The specialists laid out recent findings as the two-week U.N. climate conference entered its final four days, grappling with technical issues concerning operation of the Kyoto Protocol, and trying to set a course for future controls on global greenhouse gas emissions.

Scientists attribute at least some of the past century’s 1-degree rise in global temperatures to the accumulation in the atmosphere of carbon dioxide and other heat-trapping gases, byproducts of power plants, automobiles and other fossil fuel-burning sources.

The Kyoto accord requires 35 industrial nations — not including the United States, which rejects the pact — to reduce such emissions by an average 5 percent below 1990 levels by 2012. President Bush says such emissions cuts would harm the U.S. economy and complains that poorer countries also should be covered.

Plan for emissions reductions
In Nairobi, the Kyoto parties are discussing what quotas and timetables should follow 2012 and how to draw the United States into a plan for mandatory emissions caps.

Britain’s environment secretary, David Miliband, an early arrival for high-level talks here, said participation of the United States, the world’s biggest emitter, was “essential.”

“I can’t think of a greater legacy for the last two years of the Bush presidency than to work on a bipartisan basis with Democrats as well as Republicans” for a deal to cut emissions, Miliband said.

Besides disrupting normal climate zones, continued temperature rises will “increase threats to human health, particularly in lower income populations, predominantly within tropical-subtropical countries,” a U.N. network of climate scientists has projected.

Those problems are arising in parts of the world that have contributed little to global warming, Campbell-Lendrum noted.

“It’s a global issue and a global justice issue,” one that demands action by the industrial north to alleviate the disease burden on the south, the WHO scientist said.

Increase in mosquitoes
In Kenya, where temperature increases have tracked the global average, malaria epidemics have occurred in highland areas where cooler weather historically has kept down populations of disease-bearing mosquitoes, said Solomon M. Nzioka, a Kenyan Health Ministry consultant.

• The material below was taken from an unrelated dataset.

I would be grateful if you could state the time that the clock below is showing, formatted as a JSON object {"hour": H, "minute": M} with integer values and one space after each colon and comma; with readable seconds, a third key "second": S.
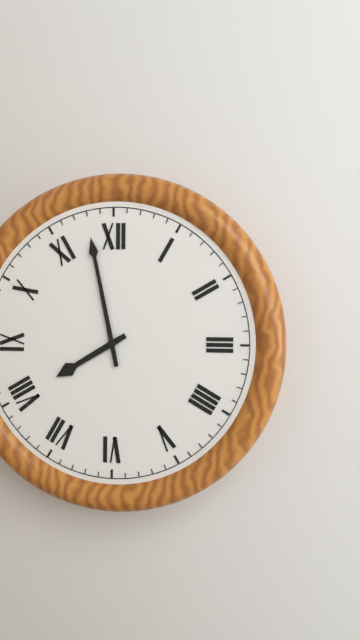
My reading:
{"hour": 7, "minute": 58}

Research shows that even a seemingly small rise in temperatures can produce a 10-fold increase in the mosquito population, he said.

“Highland malaria seems to be on the increase in the rainy season and when temperatures are high,” Nzioka said.

The WHO’s Dr. Bettina Menne said malaria, which two decades ago was present in only three southeastern European countries, has spread north to Russia and a half-dozen other nearby countries. Russian news media reported in September that larvae of the anopheles mosquito, the malaria carrier, had been found in Moscow.

Menne cited a threat from other mosquito-borne diseases as well. “There’s an increased risk of local outbreaks, especially in the Mediterranean, of dengue and West Nile virus,” she said.

China is trying to track excess deaths from rising average temperatures, said Jin Yinlong of China’s Institute for Environmental Health. Authorities are particularly concerned about surging mortality from strokes and heart disease under warming conditions, he said. Global warming has been linked to more prolonged heat waves.

A study of three Chinese cities found annual excess deaths totaled between 173 and 685 per million residents, Jin said. Projected over the huge Chinese population of 1.3 billion, this could amount to as many as 890,000 deaths nationwide per year.